The O3CPU is our new detailed model for the v2.0 release. It is an out of order CPU model loosely based on the Alpha 21264. This page will give you a general overview of the O3CPU model, the pipeline stages and the pipeline resources. We have made efforts to keep the code well documented, so please browse the code for exact details on how each part of the O3CPU works.
The O3CPU has the following pipeline stages:
Additionally it has the following structures:
- Branch predictor
- Reorder buffer
- Instruction queue
- Load-store queue
- Functional units
- Memory dependence prediction using store sets
The O3CPU makes heavy use of template policies to obtain a level of polymorphism without having to use virtual functions. It uses template policies to pass in an "Impl" to almost all of the classes used within the O3CPU. This Impl has defined within it all of the important classes for the pipeline, such as the specific Fetch class, Decode class, specific DynInst types, the CPU class, etc. It allows any class that uses it as a template parameter to be able to obtain full type information of any of the classes defined within the Impl. By obtaining full type information, there is no need for the traditional virtual functions/base classes which are normally used to provide polymorphism. The main drawback is that the CPU must be entirely defined at compile time, and that the templated classes require manual instantiation. See src/cpu/o3/alpha_impl.hh and src/cpu/o3/cpu_policy.hh for example Impl classes.

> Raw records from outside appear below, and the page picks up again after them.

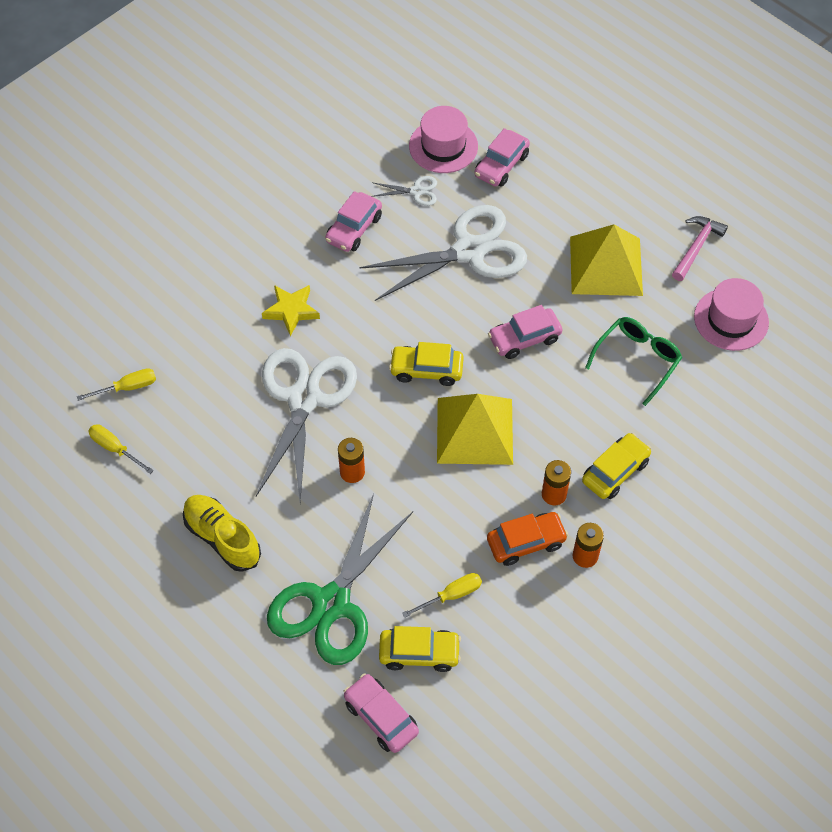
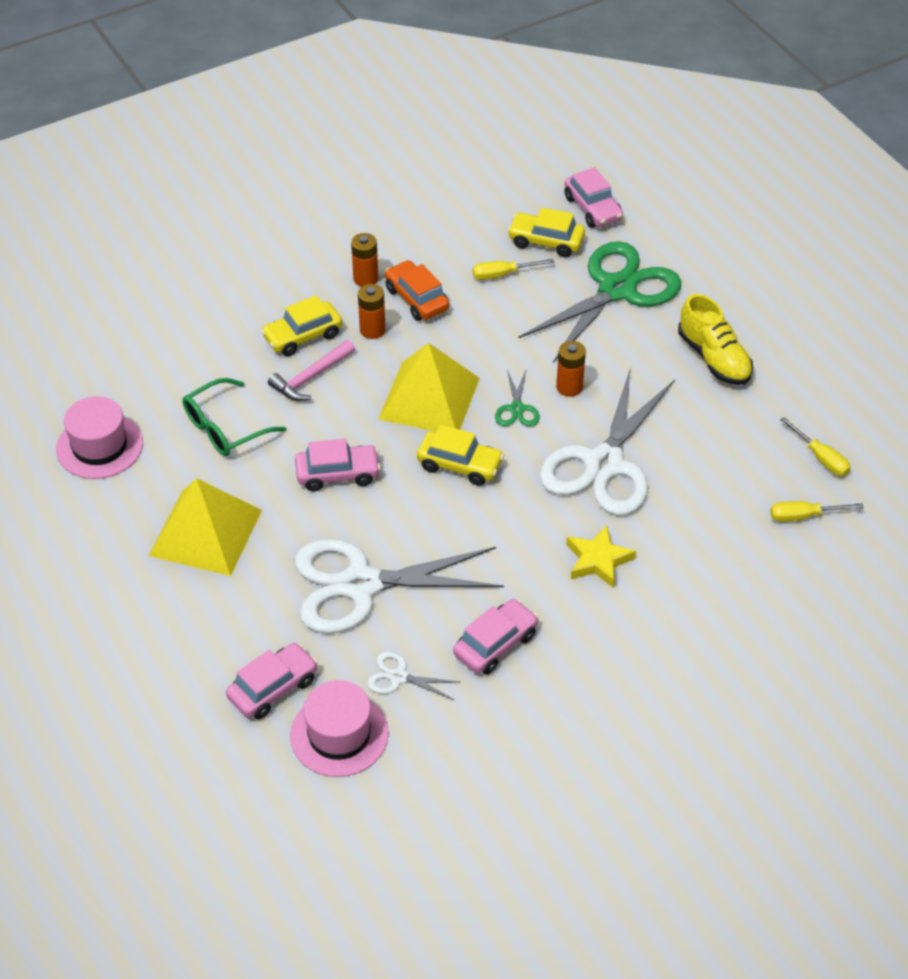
camera: 165 degrees left, 10 degrees down
(393, 437) = (517, 409): none -> green scissors
(526, 542) = (416, 299): orange car -> orange car turned 60 degrees clockwise
(696, 247) = (87, 531): pink hammer -> pink hammer (310, 378)

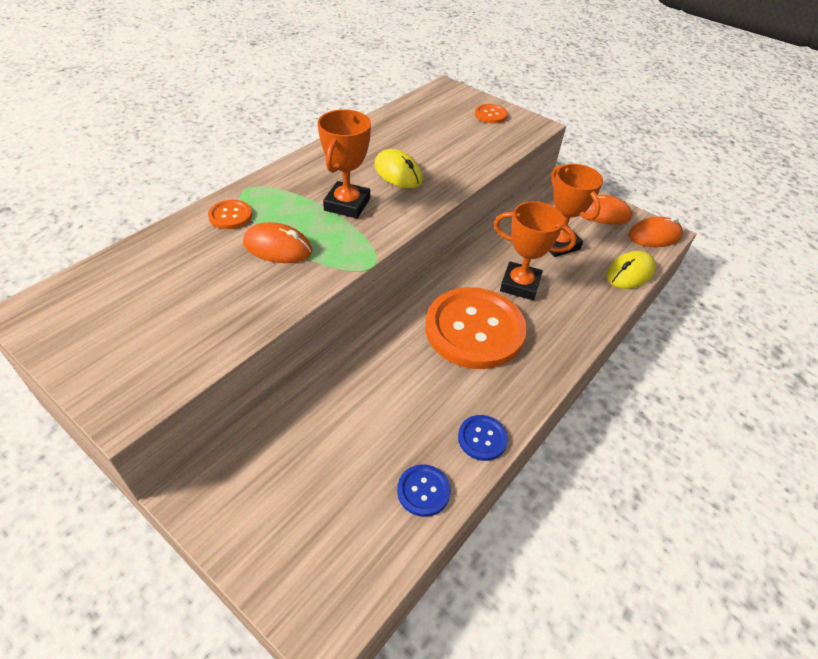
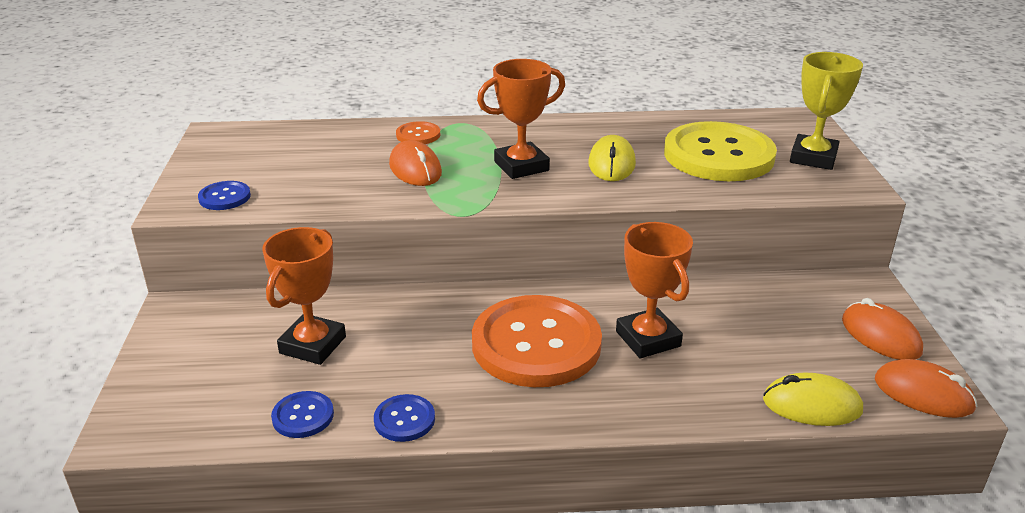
camera: 50 degrees right, 15 degrees down
(157, 369) = (224, 197): none -> blue button
(444, 136) = (718, 155): none -> yellow button
(490, 115) = (813, 158): orange button -> yellow trophy
(558, 244) = (761, 331): orange trophy -> orange trophy (313, 345)

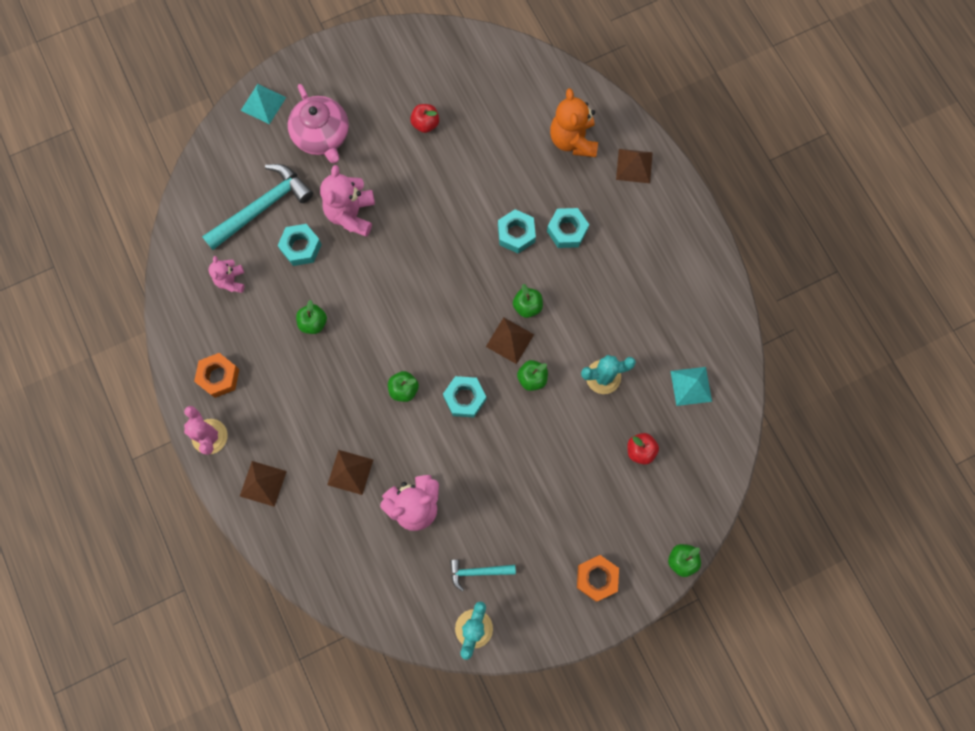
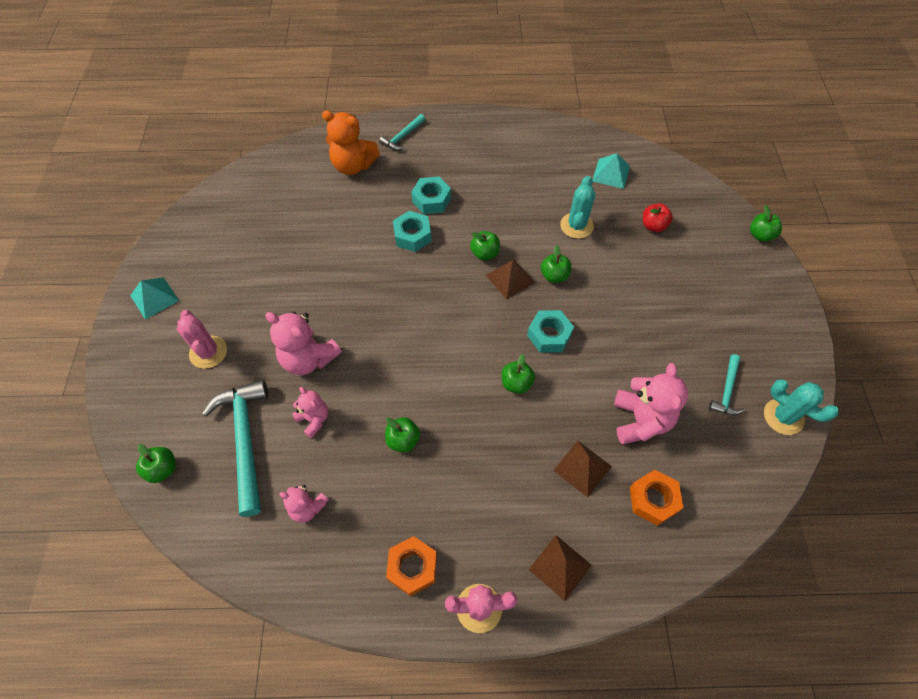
camera: 65 degrees left, 15 degrees down
(216, 164) = (162, 469): none -> green apple
(263, 103) = (132, 393): turquoise pyramid -> turquoise pyramid (154, 298)
(301, 247) = (314, 419): turquoise nut -> pink teddy bear
(322, 136) = (208, 352): pink teapot -> pink cactus
(425, 124) = (261, 262): red apple -> none
(596, 578) = (759, 299): orange nut -> orange nut (653, 500)
(634, 166) = (402, 137): brown pyramid -> turquoise hammer

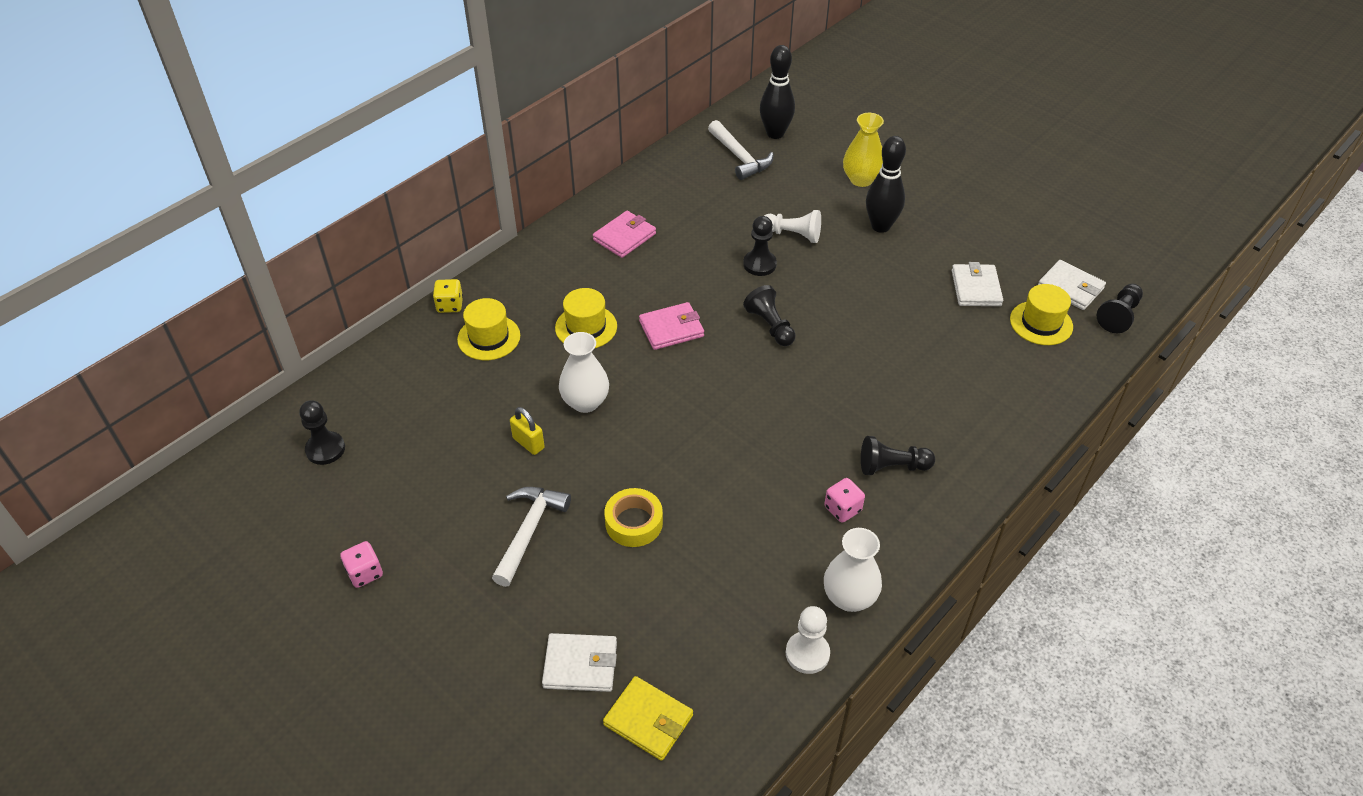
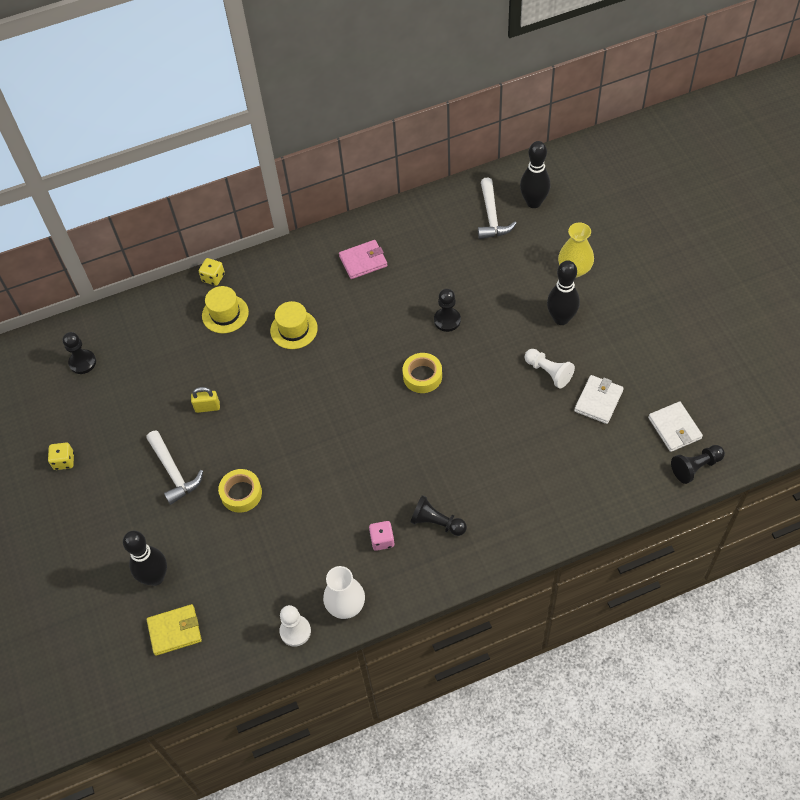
camera: 30 degrees right, 10 degrees up
(365, 573) = (64, 461): pink dice -> yellow dice
(528, 443) = (207, 407): yellow padlock -> yellow padlock turned 75 degrees counterclockwise
(529, 531) = (174, 472): white hammer -> white hammer turned 105 degrees clockwise
(580, 665) = (155, 577): white wallet -> black bowling pin
(585, 402) = (260, 390): white vase -> none
(648, 720) = (175, 631): yellow wallet -> yellow wallet turned 75 degrees counterclockwise
(671, 329) = (351, 352): pink wallet -> none
(770, 326) = (422, 376): black pawn -> yellow tape
(793, 235) = (488, 303): white pawn -> white pawn (548, 372)
(1041, 323) = (628, 450): yellow hat -> none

The O3CPU has been designed to try to separate code that is ISA dependent and code that is ISA independent. The pipeline stages and resources are all mainly ISA independent, as well as the lower level CPU code. The ISA dependent code implements ISA-specific functions. For example, the AlphaO3CPU implements Alpha-specific functions, such as hardware return from error interrupt (hwrei()) or reading the interrupt flags. The lower level CPU, the FullO3CPU, handles orchestrating all of the pipeline stages and handling other ISA-independent actions. We hope this separation makes it easier to implement future ISAs, as hopefully only the high level classes will have to be redefined.
Interaction with ThreadContext
The ThreadContext provides interface for external objects to access thread state within the CPU. However, this is slightly complicated by the fact that the O3CPU is an out-of-order CPU. While it is well defined what the architectural state is at any given cycle, it is not well defined what happens if that architectural state is changed. Thus it is feasible to do reads to the ThreadContext without much effort, but doing writes to the ThreadContext and altering register state requires the CPU to flush the entire pipeline. This is because there may be in flight instructions that depend on the register that has been changed, and it is unclear if they should or should not view the register update. Thus accesses to the ThreadContext have the potential to cause slowdown in the CPU simulation.